As used herein, “microbial organism”, “microorganism”, “microbial cell” or “microbial host” and variations of these root terms (such as pluralizations and the like) have their customary and ordinary meanings as understood by one of skill in the art in view of this disclosure, including any naturally-occurring species or synthetic or fully synthetic prokaryotic or eukaryotic unicellular organism. Thus, this expression can refer to cells of any of the three domains Bacteria, Archaea and Eukarya.
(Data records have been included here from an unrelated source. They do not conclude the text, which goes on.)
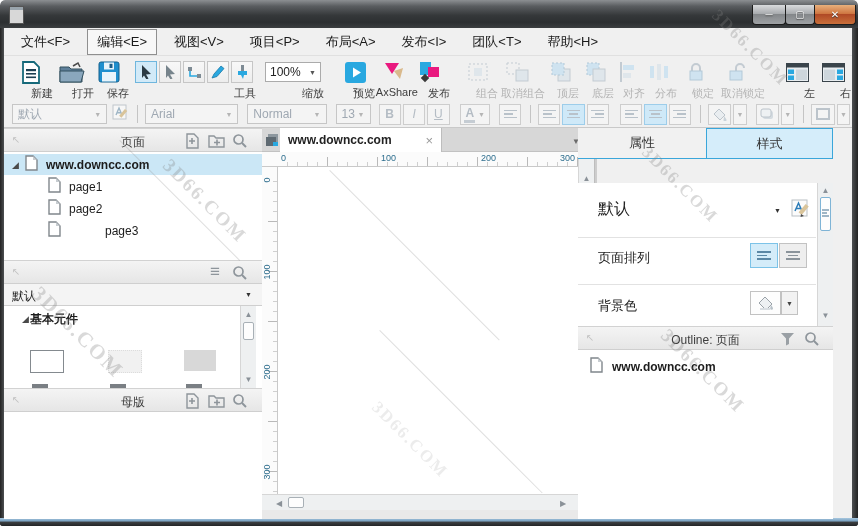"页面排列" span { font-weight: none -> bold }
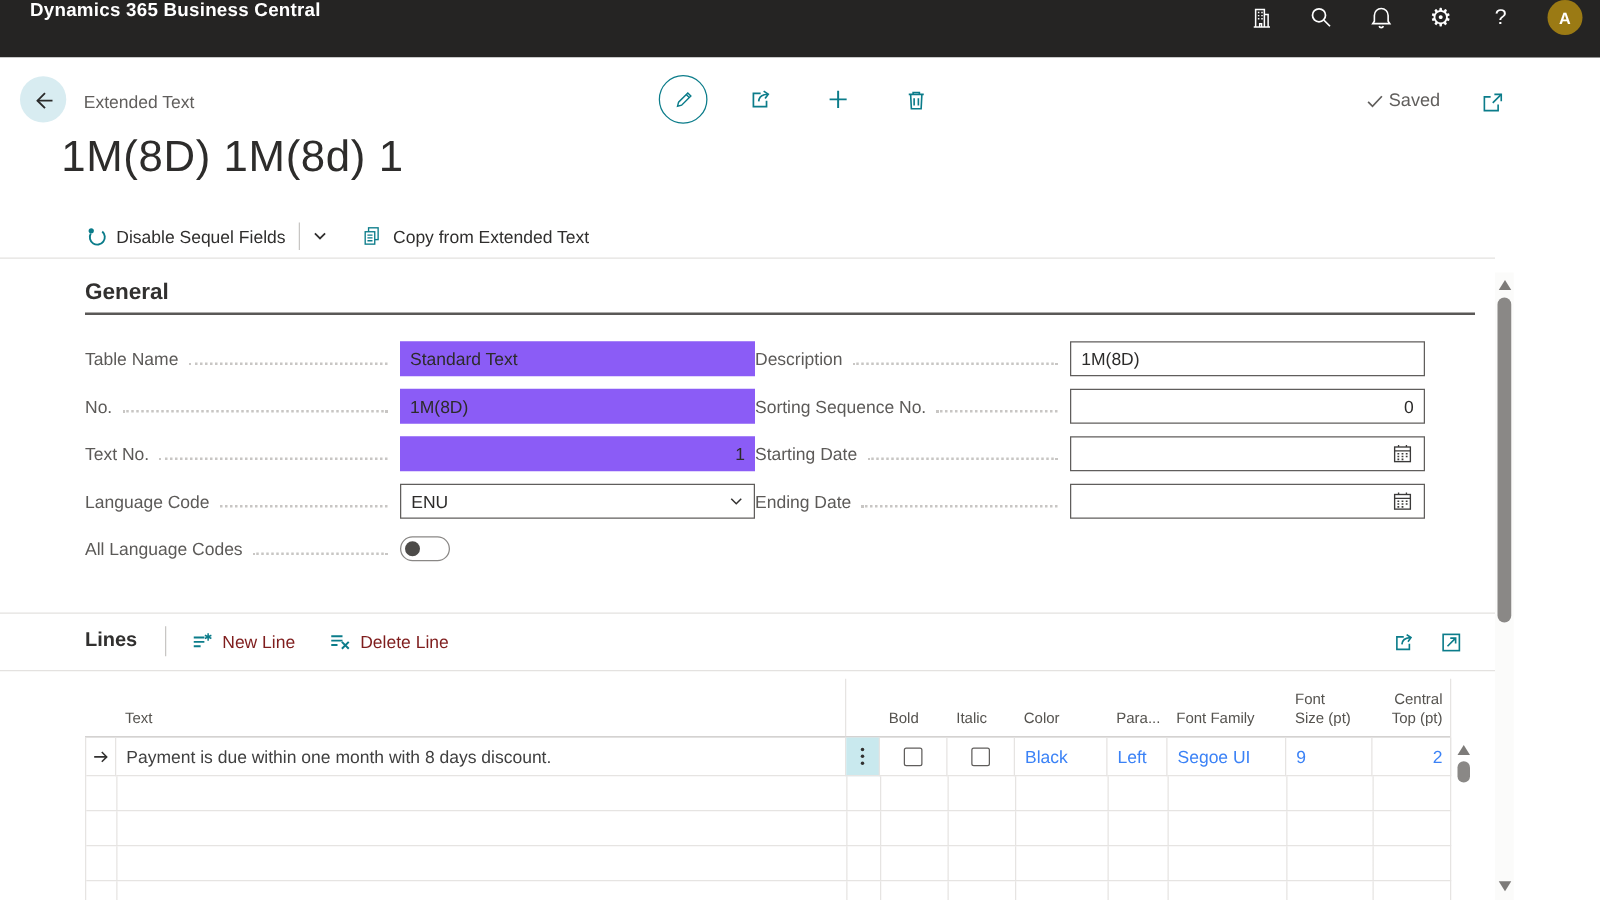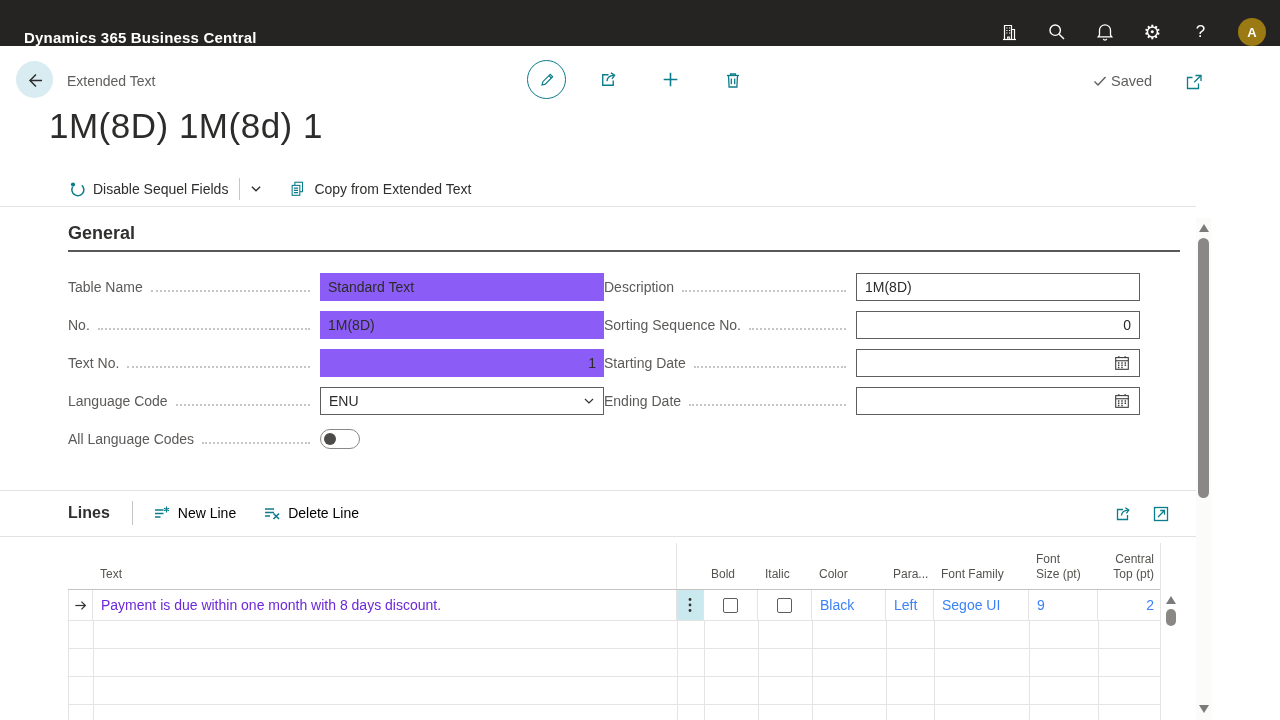"Dynamics 365 Business Central" .topbar { align-items: flex-end -> flex-start }
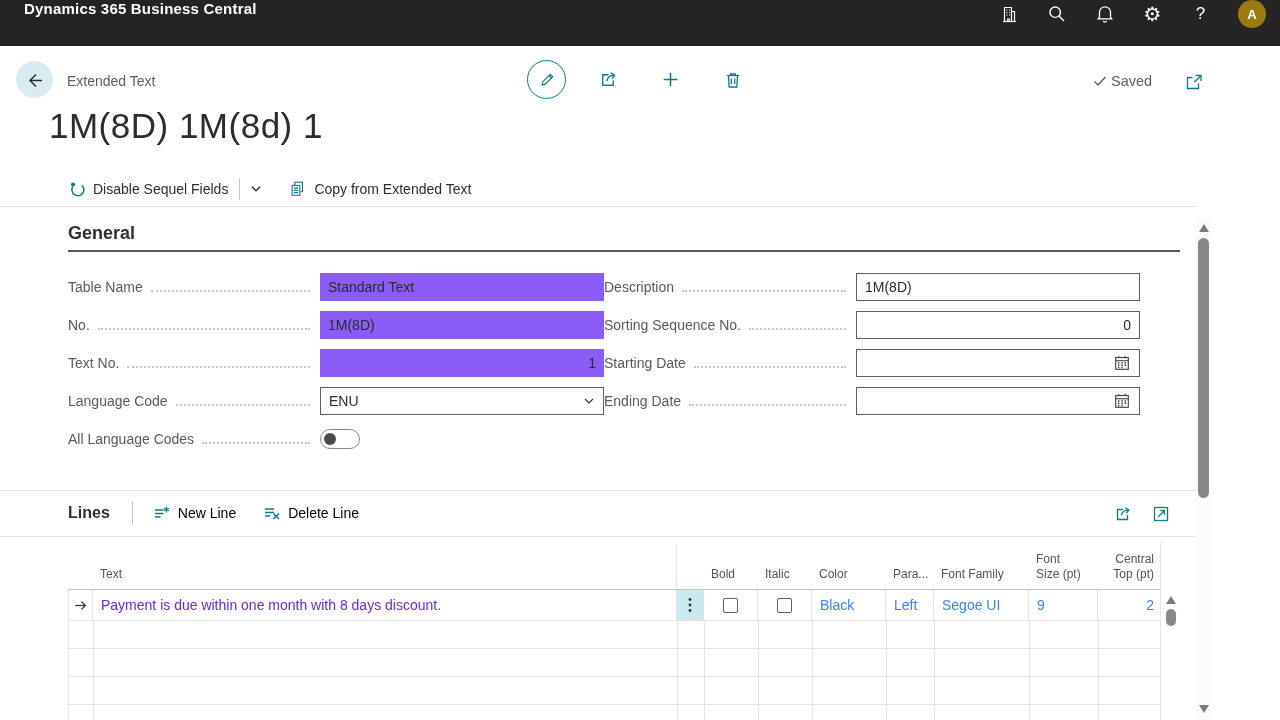"New Line" .lh-btn { color: #000000 -> #7f1d1d }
“Comprise” and its conjugations is used herein in its non-limiting sense to mean that items following the word are included, but items not specifically mentioned are not excluded. In addition, “consist of” may be replaced by “consist essentially of” meaning that a feature as described herein may comprise additional feature(s) than the ones specifically identified, said additional feature(s) not altering the unique characteristic of the described features.

Reference to an element by the indefinite article “a” or “an” does not exclude the possibility that more than one of the element is present, unless the context clearly requires that there be one and only one of the elements. The indefinite article “a” or “an” thus usually means “at least one”.

As used herein, with “at least” a particular value means that particular value or more. For example, “at least 2” is understood to be the same as “2 or more” i.e., 2, 3, 4, 5, 6, 7, 8, 9, 10, 11, 12, 13, 14, 15, . . . , etc.

The word “about” or “approximately” when used in association with a numerical value (e.g., about 10) means that the value may be the given value (e.g., 10) more or less 10% of the value. As used herein, the term “and/or” indicates that one or more of the stated cases may occur, alone or in combination with at least one of the stated cases, up to with all of the stated cases.

Each embodiment as identified herein may be combined together unless otherwise indicated.

All patent applications, patents, and printed publications cited herein are incorporated herein by reference for at least the subject matter referenced and in their entireties, except for any definitions, subject matter disclaimers or disavowals, and except to the extent that the incorporated material is inconsistent with the express disclosure herein, in which case the language in this disclosure controls.